A escassez de água e o aumento da frequência de fenómenos climáticos preocupa várias regiões do país, de forma transversal. Contudo, no Alentejo, o padrão de secas severas repete-se há várias décadas, antes mesmo dos temas relacionados com a sustentabilidade estarem no topo da atenção e das prioridades de agricultores e de produtores de vinho. Hoje, essa consciencialização precoce e as iniciativas pioneiras de alguns dos mais antigos ‘homens do vinho’ tornaram a região mais preparada para enfrentar as severidades. “Podemos dizer seguramente que o Alentejo é uma das regiões mais sustentáveis do mundo, a par com países como a Austrália e a Nova Zelândia, ou regiões como a Califórnia”, garante João Barroso, em entrevista ao Dinheiro Vivo.
O gestor de sustentabilidade da Comissão Vitivinícola Regional Alentejana (CVRA) não tem dúvidas ao fazer esta afirmação porque, diz, “o reconhecimento internacional não engana”, especialmente tendo em conta que a região representa apenas 0,3% da área de vinha mundial. “O PSVA é considerado como um dos melhores programas de sustentabilidade do mundo, e dos mais exigentes”, reforça o responsável da CVRA.
Desde a criação do Programa de Sustentabilidade dos Vinhos do Alentejo (PSVA), em 2015, o trabalho desenvolvido junto dos produtores da região e a certificação que nasceu desta iniciativa, em 2020, já deu frutos que indicam que a mudança está no bom caminho. Em dez anos, “o PSVA construiu uma reputação e mudou a forma de fazer vinho no Alentejo”, sublinha João Barroso que destaca, contudo, a exigência de percorrer o trilho da sustentabilidade. “É preciso muito trabalho, investimento, adaptação de processos, pessoas, plantas...”.
A verdade é que, fruto do esforço de todo o ecossistema vitivinícola da região, cerca de 30% da área plantada de vinha no Alentejo (aproximadamente sete mil hectares) já está certificada. São 23 produtores, uma espécie de clube restrito, à espera de novos membros. “O Alentejo tem muito mais produtores certificados na região do que o referencial nacional em todo o país”, afirma João Barroso.

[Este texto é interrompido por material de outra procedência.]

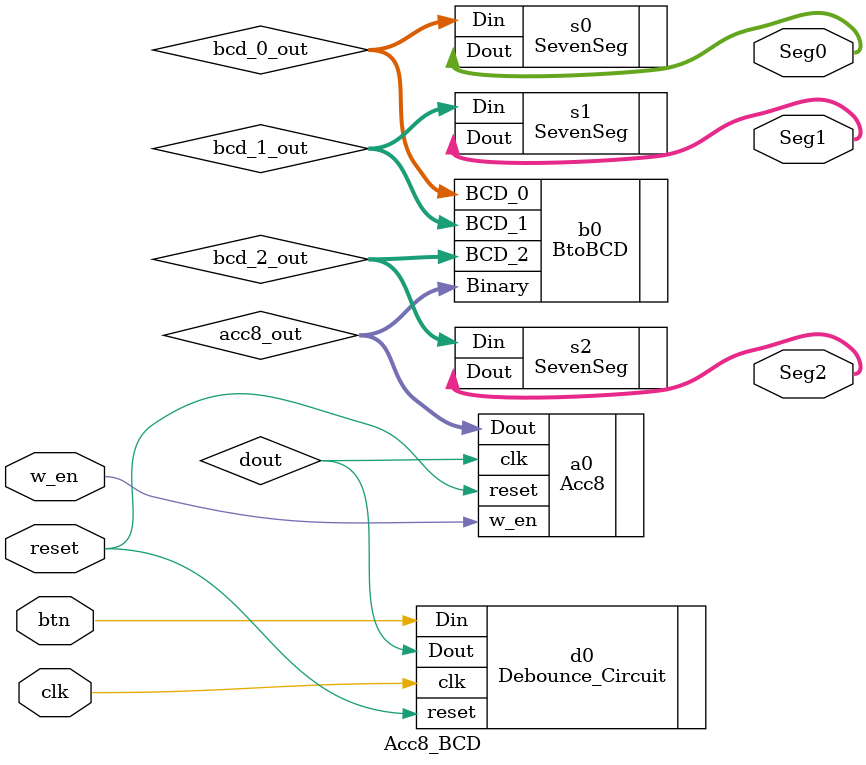
<source format=v>
module Acc8_BCD(Seg0, Seg1, Seg2, btn, w_en, clk, reset);
output [6:0] Seg0, Seg1, Seg2;
input btn, w_en, clk, reset;

wire dout;
wire [7:0] acc8_out;
wire [3:0] bcd_0_out, bcd_1_out, bcd_2_out;

Debounce_Circuit d0(.Dout(dout), .Din(btn), .clk(clk), .reset(reset));
Acc8 a0(.Dout(acc8_out), .w_en(w_en), .clk(dout), .reset(reset));
BtoBCD b0(.BCD_0(bcd_0_out), .BCD_1(bcd_1_out), .BCD_2(bcd_2_out), .Binary(acc8_out));
SevenSeg s0(.Din(bcd_0_out), .Dout(Seg0));
SevenSeg s1(.Din(bcd_1_out), .Dout(Seg1));
SevenSeg s2(.Din(bcd_2_out), .Dout(Seg2));

endmodule
</source>
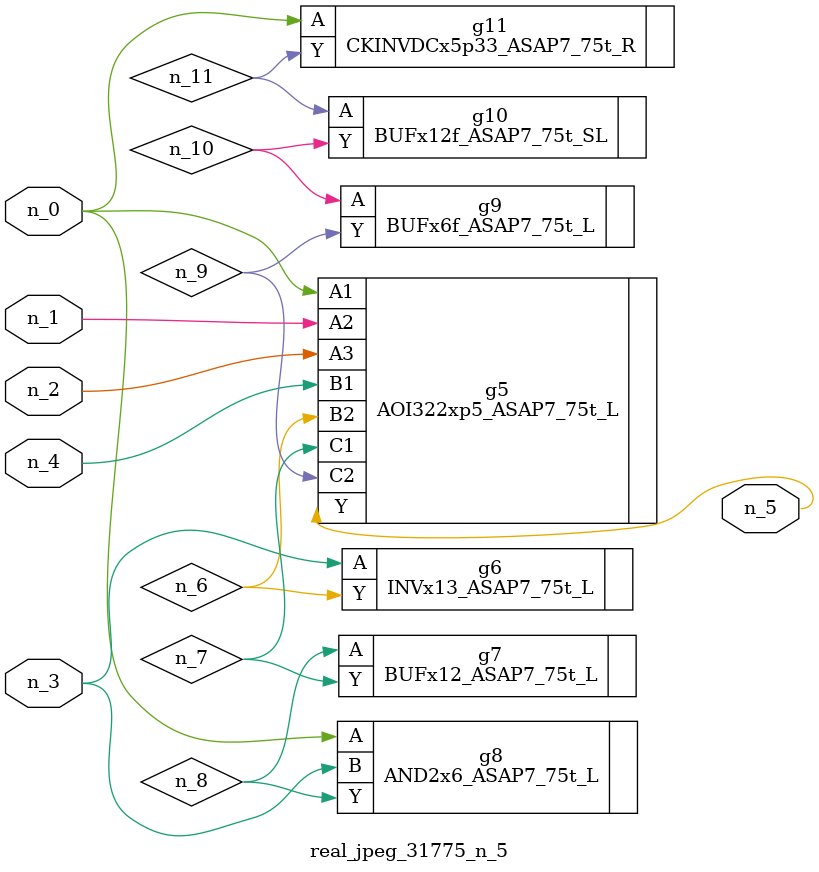
<source format=v>
module real_jpeg_31775_n_5 (n_4, n_0, n_1, n_2, n_3, n_5);

input n_4;
input n_0;
input n_1;
input n_2;
input n_3;

output n_5;

wire n_8;
wire n_11;
wire n_6;
wire n_7;
wire n_10;
wire n_9;

AOI322xp5_ASAP7_75t_L g5 ( 
.A1(n_0),
.A2(n_1),
.A3(n_2),
.B1(n_4),
.B2(n_6),
.C1(n_7),
.C2(n_9),
.Y(n_5)
);

AND2x6_ASAP7_75t_L g8 ( 
.A(n_0),
.B(n_3),
.Y(n_8)
);

CKINVDCx5p33_ASAP7_75t_R g11 ( 
.A(n_0),
.Y(n_11)
);

INVx13_ASAP7_75t_L g6 ( 
.A(n_3),
.Y(n_6)
);

BUFx12_ASAP7_75t_L g7 ( 
.A(n_8),
.Y(n_7)
);

BUFx6f_ASAP7_75t_L g9 ( 
.A(n_10),
.Y(n_9)
);

BUFx12f_ASAP7_75t_SL g10 ( 
.A(n_11),
.Y(n_10)
);


endmodule
</source>
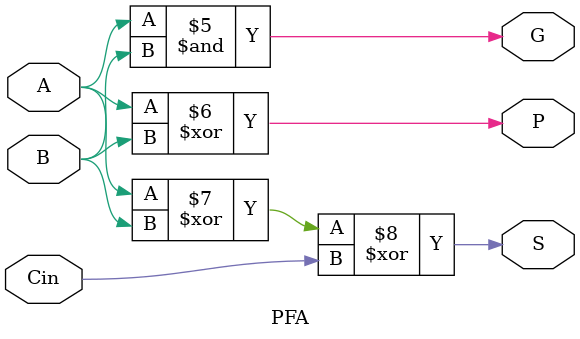
<source format=v>
`timescale 1ns / 1ps



module multiplier_circuit(
    input [3:0] A,
    input [3:0] B,
    output [7:0] prod
    );
wire [7:0] p1, p2, p3, p4;
partial_mult partial1(.A(A), .B(B[0]), .starting_pos(2'b00), .partial_prod(p1));
partial_mult partial2(.A(A), .B(B[1]), .starting_pos(2'b01), .partial_prod(p2));
partial_mult partial3(.A(A), .B(B[2]), .starting_pos(2'b10), .partial_prod(p3));
partial_mult partial4(.A(A), .B(B[3]), .starting_pos(2'b11), .partial_prod(p4));

wire [7:0] temp1, temp2;

CLA7 a0(.A(p1), .B(p2), .sum(temp1));
CLA7 a2(.A(temp1), .B(p3), .sum(temp2));
CLA7 a3(.A(temp2), .B(p4), .sum(prod));
endmodule

module partial_mult(
    input [3:0] A,
    input B,
    input [1:0] starting_pos,  //representing decimal number from 0-3
    output reg [7:0] partial_prod
    );
integer i, j, k;
reg temp;
always @(*) begin  
for (i = 0; i < starting_pos; i = i + 1) begin 
    partial_prod[i] = 1'b0;
end 
for (j = starting_pos; j <= (starting_pos + 3); j = j + 1) begin 
    partial_prod[j] = A[j - starting_pos] & B;
end 
for (k = j; k < 8; k = k + 1) begin 
    partial_prod[k] = 1'b0;
end 
end  
endmodule

module CLA7(
    input [7:0] A,
    input [7:0] B,
    output [7:0] sum
    );
wire [7:0] G, P;
wire [7:0] C;
genvar i;
generate 
    for (i = 0; i < 8; i = i + 1) begin 
        PFA partial(.A(A[i]), .B(B[i]), .Cin(C[i]), .G(G[i]), .P(P[i]), .S(sum[i]));
    end 
endgenerate 
cla_logic log(.G(G), .P(P), .Cin(1'b0), .C(C));
endmodule

//CLA logic for lookahead adder
module cla_logic(
    input [7:0] G,
    input [7:0] P,
    input Cin, 
    output reg [7:0] C 
    );
integer i;
always @(*) begin 
    C[0] = Cin;
    for (i = 1; i < 8; i = i + 1) begin 
        C[i] = G[i-1] | (P[i-1] & C[i-1]);
    end 
end 
endmodule 

//partial full adder for CLA
module PFA(
    input A, 
    input B,
    input Cin, 
    output G, 
    output P, 
    output S 
    );
assign G = A & B;
assign P = A ^ B;
assign S = A ^ B ^ Cin;
endmodule 

</source>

Portas abertas em novos mercados
O trabalho de transformação da vinha seguindo, passo a passo, o manual do PSVA tem, como refere João Barroso, um impacto interno no negócio, tornando-o mais eficiente, resiliente e funcional do ponto de vista operacional. No entanto, esta preparação materializa-se igualmente em vantagens competitivas na vertente comercial, especialmente nos mercados de exportação. Só para dar um exemplo, o gestor da CVRA aponta a tendência de crescimento do valor médio de venda em licitações internacionais. “Um produtor certificado tem manifestações de interesse pelo seu produto por um preço frequentemente quatro vezes mais elevado”. Isto acontece, essencialmente, nos mercados escandinavos, do Reino Unido e do Canadá, que são muito exigentes no que diz respeito à certificação.
Desde que foi lançado o selo de certificação da CVRA, as exportações para países como a Suécia aumentaram exponencialmente. “Foram mais 250% em 2022”, sublinha João Barroso. Para outros que ainda não exportavam para o Reino Unidos, as portas também se abriram, especialmente depois de um conjunto de ações de marketing com o âmbito específico da certificação de produção sustentável.
Também o Brasil, um mercado muito relevante para a região do Alentejo, começa a crescer e a manifestar interesse na temática da sustentabilidade. “É uma questão de tempo até que faça uma discriminação positiva por este género de atributos”, acredita João Barroso. O mesmo acontece com os Estados Unidos, mercado com tradicional interesse nos vinhos portugueses.
No final de 2023, o PSVA foi reforçado e lançada a versão 2.0, ainda mais exigente. Uma evolução natural, como explica o gestor de sustentabilidade da CVRA. “Houve uma atualização de conceitos, de algumas metodologias de trabalho - como é o caso da agricultura regenerativa e da circularidade - porque é preciso acompanhar a evolução, dar resposta às necessidades atuais e futuras, e manter o nível de exigência que caracteriza o programa”.
Feitas as contas, João Barroso acredita que, aos poucos, os restantes associados da CVRA atingirão a meta da certificação. “Há vários a trilhar este caminho, uns mais avançados do que outros, mas a tendência será para que ninguém queira ficar para trás e perder o comboio da competitividade”.